Penalty payment 

In addition to a public warning, the FIN-FSA can impose a penalty payment on supervised entity, other legal or natural person operating in the financial markets.

Penalty payment to a supervised entity or other financial market participant

The imposition of a penalty payment presupposes that the person concerned has wilfully or negligently failed to comply with or violated in another manner than those referred to in chapter 51 of the Penal Code or chapter 8 of the Securities Markets Act (SMA) the following provisions:

  • chapter 1, section 2b of the Securities Markets Act (acquisition of own shares), or chapter 2 or 6 of the SMA or provisions issued on the basis thereof on the marketing, issuance, offering of securities and disclosure requirements, public tender offers or obligation to make a bid
  • provisions in chapter 5, section 12 of the SMA (abuse of insider information or price manipulation)
  • regulations issued by the FIN-FSA to implement the Market Abuse Directive of the European Commission (regulations on the content and manner of filing of the declaration referred to in chapter 5, section 4 of the SMA, procedure referred to in section 6 and section 7, subsection 2 as well as the content and manner of entering information in the register referred to in section 9, of the said chapter and act
  • regulations provided on implementation of the Prospectus Directive (2003/71/EC) of the European Commission.

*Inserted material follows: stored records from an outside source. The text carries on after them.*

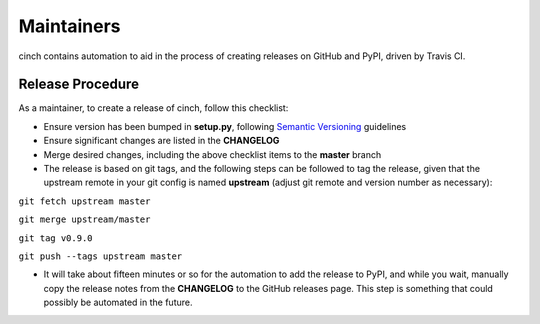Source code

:Maintainers
===========

cinch contains automation to aid in the process of creating releases on GitHub
and PyPI, driven by Travis CI.

Release Procedure
-----------------

As a maintainer, to create a release of cinch, follow this checklist:

* Ensure version has been bumped in **setup.py**, following `Semantic
  Versioning <https://semver.org/>`_ guidelines
* Ensure significant changes are listed in the **CHANGELOG**
* Merge desired changes, including the above checklist items to the **master**
  branch
* The release is based on git tags, and the following steps can be followed to
  tag the release, given that the upstream remote in your git config is named
  **upstream** (adjust git remote and version number as necessary):

``git fetch upstream master``

``git merge upstream/master``

``git tag v0.9.0``

``git push --tags upstream master``

* It will take about fifteen minutes or so for the automation to add the
  release to PyPI, and while you wait, manually copy the release notes from the
  **CHANGELOG** to the GitHub releases page.  This step is something that could
  possibly be automated in the future.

Penalty payment to other persons

A penalty payment may be imposed on other persons who fail to comply with or violate, in another manner than one referred to in chapter 51 of the Penal Code, provisions of the Securities Markets Act or provisions based thereon, relating to

  • abuse of insider information or price manipulation,
  • disclosure of information with potential influence on the value of a security subject to public trade or corresponding trade in another member state of the EEA, or of a security which has been applied for acceptance to such trade,
  • disclosure of information with potential influence on the value of a security subject to multilateral trade on a broker’s list,
  • disclosure obligation related to the offering of securities or acceptance to public trade or corresponding trade in a member state of the EEA or 
  • public tender offers or mandatory bids.

A penalty payment may also be imposed for neglect or violation of regulations issued to implement the Prospectus Directive of the European Comission (2003/71/EC).

Provisions of section 42 of the Act on the Financial Supervisory Authority on securities also apply to standardised options and futures.

Preconditions of imposing a penalty payment

The imposition of a penalty payment presupposes that the relevant practice or neglect has been continuous, recurrent, methodical or otherwise so reproachable that a public reprimand alone cannot be considered sufficient and the act or failure on assessed on the whole does not warrant more severe measures.

A penalty payment cannot be imposed if the matter is subject to pre-trial investigation, consideration of charges or in court.

The amount of the penalty payment depends on the nature, extent and methodicalness, gain sought through the practice and the damages caused. The administrative fine payable by a legal person amounts to EUR 500–200,000, however up to a maximum of 10% of the sales of the legal person in the period before the payment was imposed. The administrative fine payable by a natural person amounts to EUR 100–10,000.

The penalty payment is payable to the State.